Debra Weisberg is a Massachusetts-based artist. Working intuitively and embracing the unexpected is core to Debra’s art process, using predominantly, paper, fiber and tape to create large-scale drawings, sculptures, collaborative installations and glow-in-the-dark work. Her imagery always has “one foot in nature,” alluding to a multitude of phenomena in nature: tidal pools of water, tornados twisting in space, land formations moving and shifting.

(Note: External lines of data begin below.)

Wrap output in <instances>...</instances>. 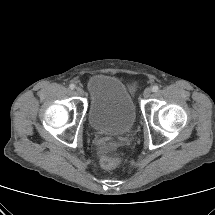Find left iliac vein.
Here are the masks:
<instances>
[{
	"label": "left iliac vein",
	"instance_id": "obj_1",
	"mask_svg": "<svg viewBox=\"0 0 215 215\" xmlns=\"http://www.w3.org/2000/svg\"><path fill=\"white\" fill-rule=\"evenodd\" d=\"M151 93H152V89L151 88H146L144 90V93H143L144 98H149L151 96Z\"/></svg>",
	"mask_w": 215,
	"mask_h": 215
}]
</instances>
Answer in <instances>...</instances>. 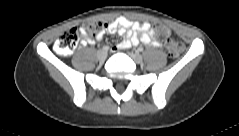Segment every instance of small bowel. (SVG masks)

To bring to reality these “unseen scapes” sometimes means hours of meanderings, a willingness to recreate work in the moment, and a collaborative approach with materials. Debra is a 2015 Somerville Arts Lottery recipient and has exhibited her work nationally and internationally at places such as the Noyes Museum, Duxbury Museum, Danforth Museum, the DeCordova Museum, Mills Gallery, and the East Hampton Center for Contemporary Art. Her 40-foot high installation at the DeCordova Museum, entitled “(Sub) Surface,” won an award from the Boston Art Critics Association. Weisberg was a Massachusetts Cultural Council fellowship winner in drawing (2008). She twice attended the MacDowell Colony and was awarded an art residency in CanSerrat outside of Barcelona (2009). In addition to teaching at Boston College and New England School of Art and Design at Suffolk University, she also conducts creativity workshops for businesses.

Jake Harper is a health journalist with WFYI in Indianapolis. After getting out the Peace Corps, he got his start with a data journalism fellowship at the Sunlight Foundation. He discovered his love for making radio at a community station in Madison, Wisc., & soon after began an internship with NPR’s State of the Re:Union. Jake’s work received a 1st place award from the Milwaukee Press Club & was a finalist in KCRW’s 24-Hour Radio Race. In his spare time, Jake makes pizza, rides his bike, and thumbs through random books at his local library.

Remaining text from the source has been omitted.